▶ **Task requirements**: Go through the records and filter out every line lacking the word "hand"; copy the lines that remain.

▶ **Information supplied**:
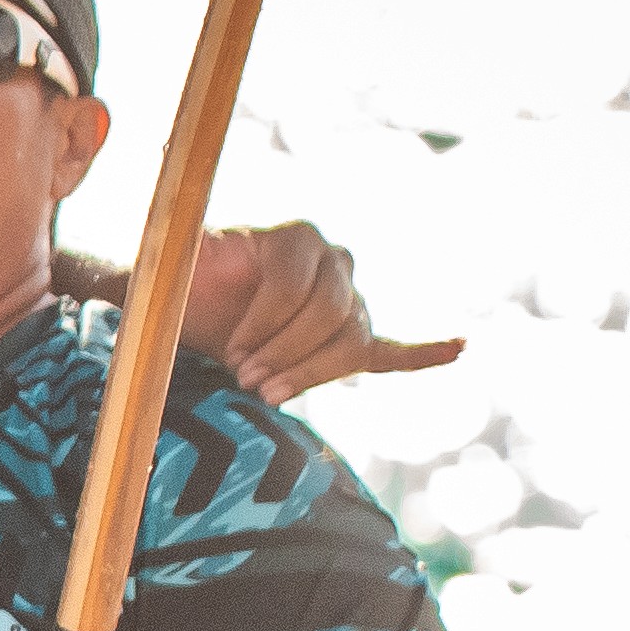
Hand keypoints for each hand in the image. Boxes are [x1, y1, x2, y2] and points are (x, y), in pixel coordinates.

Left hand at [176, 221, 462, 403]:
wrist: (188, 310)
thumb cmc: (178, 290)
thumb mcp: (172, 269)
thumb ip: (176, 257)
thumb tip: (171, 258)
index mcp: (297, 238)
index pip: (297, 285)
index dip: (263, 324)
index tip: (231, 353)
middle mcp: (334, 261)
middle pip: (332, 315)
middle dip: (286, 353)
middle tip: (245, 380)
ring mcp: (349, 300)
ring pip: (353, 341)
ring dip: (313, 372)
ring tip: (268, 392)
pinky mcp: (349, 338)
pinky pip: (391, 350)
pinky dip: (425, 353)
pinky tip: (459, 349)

--

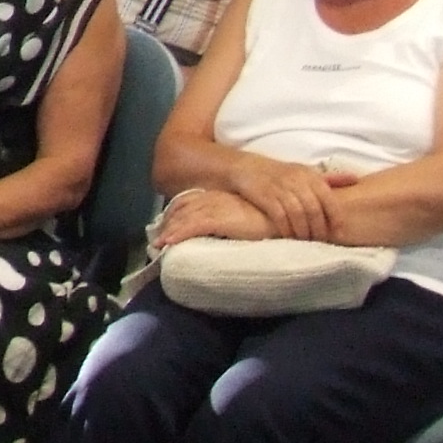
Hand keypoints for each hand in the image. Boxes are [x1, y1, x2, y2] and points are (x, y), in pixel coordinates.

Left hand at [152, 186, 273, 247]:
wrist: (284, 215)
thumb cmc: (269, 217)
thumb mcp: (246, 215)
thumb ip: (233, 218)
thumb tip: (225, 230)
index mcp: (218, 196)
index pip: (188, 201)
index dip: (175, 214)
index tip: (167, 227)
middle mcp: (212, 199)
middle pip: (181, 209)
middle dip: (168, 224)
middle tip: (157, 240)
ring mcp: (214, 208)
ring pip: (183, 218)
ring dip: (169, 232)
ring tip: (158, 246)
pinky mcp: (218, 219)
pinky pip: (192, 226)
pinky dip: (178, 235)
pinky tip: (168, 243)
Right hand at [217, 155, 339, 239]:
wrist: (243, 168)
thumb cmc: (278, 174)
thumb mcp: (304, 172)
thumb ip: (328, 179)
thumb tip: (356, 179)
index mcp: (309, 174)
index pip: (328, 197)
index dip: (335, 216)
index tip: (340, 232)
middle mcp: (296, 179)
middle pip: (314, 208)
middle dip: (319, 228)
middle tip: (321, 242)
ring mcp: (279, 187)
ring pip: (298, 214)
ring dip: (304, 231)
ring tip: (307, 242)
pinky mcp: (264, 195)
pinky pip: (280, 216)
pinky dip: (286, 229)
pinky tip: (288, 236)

* * *

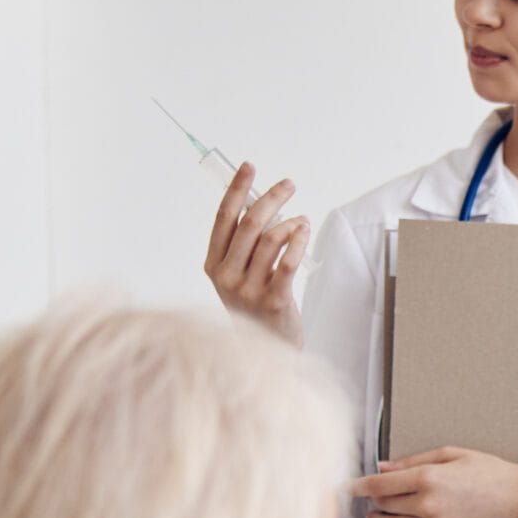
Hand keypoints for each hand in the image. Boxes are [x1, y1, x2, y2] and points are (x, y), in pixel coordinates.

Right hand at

▶ **Problem solution**:
Hand keypoints for each hand in the image. Boxes are [x1, y1, x2, y2] and points are (x, y), in pixel coordinates.
Left hand at [176, 221, 462, 403]:
Hand keypoints for each hand in the image. Boxes are [x1, y1, x2, y2] and points are (x, y), in pixel coordinates.
Left hand at [152, 186, 273, 247]:
Right hand at [217, 155, 339, 239]:
Hand keypoints for each hand in the image. Boxes are [x1, y1, x2, y2] and points are (x, y), in pixel coordinates.
Right hand at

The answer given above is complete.